Could you elaborate on your investment strategy?
In the renewable space, we look at generation, battery storage, transmission and distribution and even solutions like smart meters, which are literally the last mile in electricity supply. In each of these spaces, it’s interesting how we deploy our capital. On the one hand, we are happy to come in early, as we did in the case of Ayana, where we supported the build-out of a platform. We brought in not just equity but also enabled debt, attracted other investors, scaled the platform, and, once there was sufficient outside interest, we exited. That’s one approach, where we started from the ground up. In other cases, we may provide very critical project finance. Take smart metering, for example, in the early days of rollout, commercial capital was often lacking, so we stepped in with project finance to enable progress. A third approach we follow is when another developer is building out a platform but requires mezzanine funding in the early stages of growth. That’s also something we consider. So, there are a variety of ways – equity, debt, or mezzanine through which we can step in. And this is just within the renewable sector. Beyond that, we also intervene in very different ways in areas like electric mobility and the sustainable agriculture space.

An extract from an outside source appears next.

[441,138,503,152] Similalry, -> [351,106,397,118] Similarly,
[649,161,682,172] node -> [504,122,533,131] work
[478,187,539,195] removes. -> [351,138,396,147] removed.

Although renewable energy is scaling, the government says that by 2030, thermal power will continue to be a significant supplier of electricity. How do you view this dichotomy?
India had set a target that 50% of its electricity should come from renewables by 2030. So, I think there’s been a lot of progress from a policy perspective, and we’ve seen a strong response from entrepreneurs as well. I genuinely feel the pace has picked up quite substantially.